Julia Allison: Host of TMI Weekly
Julia Allison is a weekly columnist in Time Out New York and co-founder of nonsociety.com. She is, personally and professionally, a handful.
After graduating from Georgetown in 2004 with a spectacularly unprofitable degree in political science, Julia moved to New York with the highly original idea of "becoming a writer." She was rejected from a job at Bath & Body Works. Seriously. Shortly thereafter, she convinced an editor at the Manhattan newspaper AM New York to begin running her weekly columns, which she wrote until Spring 2007. Along the way, Julia has been published in Cosmopolitan, Maxim, New York magazine, The Huffington Post, Page Six magazine, Marie Claire UK, Teen Vogue, Seventeen, Capitol File, and Men's Health and had a monthly column in COED magazine for two years, which appeared on Yahoo.com's homepage weekly during 2007.

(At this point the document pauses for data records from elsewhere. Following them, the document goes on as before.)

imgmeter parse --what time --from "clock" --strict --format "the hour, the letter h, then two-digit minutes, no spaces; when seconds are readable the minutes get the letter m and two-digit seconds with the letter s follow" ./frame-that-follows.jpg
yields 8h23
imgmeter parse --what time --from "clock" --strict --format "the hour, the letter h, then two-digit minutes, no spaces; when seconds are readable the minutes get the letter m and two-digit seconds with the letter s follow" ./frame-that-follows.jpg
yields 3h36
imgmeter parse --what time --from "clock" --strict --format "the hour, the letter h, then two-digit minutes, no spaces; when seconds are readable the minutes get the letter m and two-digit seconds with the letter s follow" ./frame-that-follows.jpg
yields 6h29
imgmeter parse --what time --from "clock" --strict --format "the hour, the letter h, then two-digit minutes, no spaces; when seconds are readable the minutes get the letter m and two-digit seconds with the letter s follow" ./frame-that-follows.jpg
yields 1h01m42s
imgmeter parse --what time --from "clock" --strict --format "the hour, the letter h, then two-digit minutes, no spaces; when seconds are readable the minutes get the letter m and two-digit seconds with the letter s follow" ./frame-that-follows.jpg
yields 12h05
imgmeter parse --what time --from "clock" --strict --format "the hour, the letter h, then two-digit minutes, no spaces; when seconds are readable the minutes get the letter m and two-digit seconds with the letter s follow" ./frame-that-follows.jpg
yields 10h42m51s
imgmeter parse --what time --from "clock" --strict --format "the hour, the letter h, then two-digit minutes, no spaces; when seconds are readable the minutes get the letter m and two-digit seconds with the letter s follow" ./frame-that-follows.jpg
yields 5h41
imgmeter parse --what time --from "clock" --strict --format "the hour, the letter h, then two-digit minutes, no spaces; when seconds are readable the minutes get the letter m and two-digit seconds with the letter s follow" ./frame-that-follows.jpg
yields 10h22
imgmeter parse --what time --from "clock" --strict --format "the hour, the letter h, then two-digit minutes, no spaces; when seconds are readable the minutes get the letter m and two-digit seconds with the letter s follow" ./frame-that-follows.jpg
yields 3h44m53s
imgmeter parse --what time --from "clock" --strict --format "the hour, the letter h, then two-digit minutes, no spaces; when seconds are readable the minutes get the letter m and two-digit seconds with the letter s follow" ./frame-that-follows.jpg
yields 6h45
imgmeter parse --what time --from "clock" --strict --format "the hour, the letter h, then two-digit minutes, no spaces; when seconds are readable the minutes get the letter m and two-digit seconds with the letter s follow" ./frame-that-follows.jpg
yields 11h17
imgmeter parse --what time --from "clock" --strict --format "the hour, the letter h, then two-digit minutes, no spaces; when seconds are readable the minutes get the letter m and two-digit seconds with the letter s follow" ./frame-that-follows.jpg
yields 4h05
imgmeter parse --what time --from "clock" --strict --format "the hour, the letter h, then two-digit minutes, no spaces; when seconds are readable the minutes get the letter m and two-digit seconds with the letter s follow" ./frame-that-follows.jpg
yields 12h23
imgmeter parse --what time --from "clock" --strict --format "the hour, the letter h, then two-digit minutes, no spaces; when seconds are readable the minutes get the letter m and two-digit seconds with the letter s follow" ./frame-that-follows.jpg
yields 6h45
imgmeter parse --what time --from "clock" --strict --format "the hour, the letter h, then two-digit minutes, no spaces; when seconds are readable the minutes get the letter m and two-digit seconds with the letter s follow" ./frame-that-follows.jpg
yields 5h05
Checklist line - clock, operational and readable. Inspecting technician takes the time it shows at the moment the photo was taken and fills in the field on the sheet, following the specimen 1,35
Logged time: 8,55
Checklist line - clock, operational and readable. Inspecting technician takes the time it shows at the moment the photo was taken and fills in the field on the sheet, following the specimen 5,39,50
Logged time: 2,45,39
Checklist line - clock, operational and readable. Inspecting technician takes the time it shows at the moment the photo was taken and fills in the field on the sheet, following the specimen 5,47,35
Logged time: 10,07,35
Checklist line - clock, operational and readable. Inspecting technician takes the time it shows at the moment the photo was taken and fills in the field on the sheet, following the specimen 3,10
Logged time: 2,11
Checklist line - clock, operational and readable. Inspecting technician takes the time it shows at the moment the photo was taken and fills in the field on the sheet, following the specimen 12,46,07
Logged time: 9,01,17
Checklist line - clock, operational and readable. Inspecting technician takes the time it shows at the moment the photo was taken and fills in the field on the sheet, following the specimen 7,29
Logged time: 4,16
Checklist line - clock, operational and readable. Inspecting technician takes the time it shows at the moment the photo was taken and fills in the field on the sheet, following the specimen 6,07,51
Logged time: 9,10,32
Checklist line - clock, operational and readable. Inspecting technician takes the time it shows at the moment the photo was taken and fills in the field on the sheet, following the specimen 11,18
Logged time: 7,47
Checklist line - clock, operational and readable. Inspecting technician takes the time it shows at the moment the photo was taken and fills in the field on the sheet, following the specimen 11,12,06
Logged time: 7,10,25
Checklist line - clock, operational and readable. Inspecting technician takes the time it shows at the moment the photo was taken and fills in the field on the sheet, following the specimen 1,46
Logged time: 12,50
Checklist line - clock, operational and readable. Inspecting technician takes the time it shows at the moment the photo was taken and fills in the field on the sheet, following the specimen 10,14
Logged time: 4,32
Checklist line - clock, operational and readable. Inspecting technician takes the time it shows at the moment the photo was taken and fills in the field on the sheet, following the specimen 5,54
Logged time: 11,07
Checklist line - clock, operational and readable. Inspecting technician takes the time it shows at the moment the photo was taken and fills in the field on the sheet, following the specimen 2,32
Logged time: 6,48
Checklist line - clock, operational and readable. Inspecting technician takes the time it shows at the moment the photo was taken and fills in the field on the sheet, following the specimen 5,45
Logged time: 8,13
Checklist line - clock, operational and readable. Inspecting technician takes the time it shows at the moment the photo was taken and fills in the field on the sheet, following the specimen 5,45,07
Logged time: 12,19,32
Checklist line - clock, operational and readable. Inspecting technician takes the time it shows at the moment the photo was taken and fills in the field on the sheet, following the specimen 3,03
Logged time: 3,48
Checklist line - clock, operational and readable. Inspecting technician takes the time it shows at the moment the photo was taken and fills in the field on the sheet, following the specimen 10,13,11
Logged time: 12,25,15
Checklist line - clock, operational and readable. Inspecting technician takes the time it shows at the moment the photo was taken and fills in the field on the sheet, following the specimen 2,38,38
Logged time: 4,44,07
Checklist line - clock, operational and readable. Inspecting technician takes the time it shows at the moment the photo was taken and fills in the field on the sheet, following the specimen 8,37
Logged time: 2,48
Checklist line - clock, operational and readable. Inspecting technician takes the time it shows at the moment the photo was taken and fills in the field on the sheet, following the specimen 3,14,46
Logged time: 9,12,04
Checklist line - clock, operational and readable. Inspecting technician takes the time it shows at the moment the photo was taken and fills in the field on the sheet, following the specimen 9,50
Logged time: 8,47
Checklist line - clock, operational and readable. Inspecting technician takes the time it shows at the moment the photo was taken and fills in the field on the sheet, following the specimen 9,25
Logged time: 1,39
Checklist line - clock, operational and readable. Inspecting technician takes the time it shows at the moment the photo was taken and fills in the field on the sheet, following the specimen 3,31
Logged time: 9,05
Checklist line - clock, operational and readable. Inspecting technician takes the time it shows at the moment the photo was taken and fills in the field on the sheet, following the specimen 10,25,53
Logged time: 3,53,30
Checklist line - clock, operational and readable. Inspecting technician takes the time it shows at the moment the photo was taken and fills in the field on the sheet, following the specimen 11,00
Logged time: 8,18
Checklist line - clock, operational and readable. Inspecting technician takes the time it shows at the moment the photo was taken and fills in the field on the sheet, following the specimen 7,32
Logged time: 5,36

From June 2007 - June 2008, she was Editor-at-Large of Star magazine, although when she was hired, the NY Post reassured worried tabloid readers that she "won't be editing or writing, [instead] appearing as a talking expert whenever TV comes calling for someone to go on air to comment." They totally neglected to mention her pivotal role critiquing celebs' questionable wardrobe choices in five words or less in Star's "Worst of the Week."
For the past three years, Julia has been a professional talking head, making over 350 on-air appearances in the past year alone, including CNN, MSNBC, Vh1, Fox, E!, CBS, NBC, CW, FoxNews, FoxBusiness, Fuse, G4 and others. She's done commentary for Access Hollywood, Showbiz Tonight, Chelsea Lately, Hannity & Colmes, Glenn Beck, Your World with Neil Cavuto, Montel Williams, Fox&Friends, The Big Idea with Donny Deutsch, CNN's Reliable Sources, CNN HNN's Not Just Another Cable News Show, G4’s Attack of the Show, CourtTV’s Hollywood Heat, CBS’s Early Show, Fox 5 New York’s nightly news, Fox Business' Happy Hour and America’s Scoreboard, and did the weekly Relationship 101 segment on Fox’s Morning Show with Mike & Juliet for much of 2007.
Julia has a Facebook account, a Myspace page, a Flickr, a Twitter, a Friendfeed, four Tumblrs, three Movable Type blogs, two Vimeos, one YouTube and a photogenic white shih-tzu named Marshmallow.
The New York Observer called Julia a "cross between Paris Hilton and Ayn Rand." Salon called her a "goody-two-shoes." Michael Wilbon of the ESPN’s top rated Pardon the Interruption called her “an American original." The New York Times wrote that she is "among the best-known sex columnists of her generation" (although she doesn't write about sex, but whatever!) and New York Magazine named her “the most famous young journalist in the city” in October of 2007. (She’s fairly sure they meant “infamous,” but she sees no need for a correction.) In April, Radar magazine named her the #3 Most Hated Person on the Internet. She's getting a plaque made.
Julia has been featured on the cover of Time Out New York, in The New York Times, Washington Post, Chicago Tribune, LA Times, Page Six magazine, NY Daily News, NY Post, NY Magazine, NY Observer, the Baltimore Sun, WSJ Online, ABCNews.com, and Forbes.com. Internationally, she's been featured in The Guardian UK, Marie Clarie UK, the Financial Times Deutschland, Tagesspiegel and Die Welt in Germany, Elle Japan, Australia's Sunday Telegraph, MTV Italy and Brazil's Multishow. She's also been a guest on NPR, XM's Opie & Anthony. FoxNews’ The Alan Colmes Show, on Sirius shows like Candace Bushnell's Sex, Success & Sensibility and Maxim Radio's Covino & Rich Show. In addition, she’s guest hosted CBS radio’s nightly radio talk show. Her dog has been in Glamour magazine.
Julia got her start as a columnist at Georgetown University, writing the college's first ever dating column for two years in the university's student newspaper. Her senior year, she signed a development deal with former David Letterman producer Robert Morton and Spelling Television to create a TV show based upon her columns. In the midst of college, Julia worked on a high profile congressional campaign, later becoming the youngest legislative correspondent in the DC office of a prominent Illinois Congressman during the 107th Congress. She also provided occasional political commentary for Comcast TV during the 2004 election.
Her father is still waiting for her to get a “real job” with health insurance.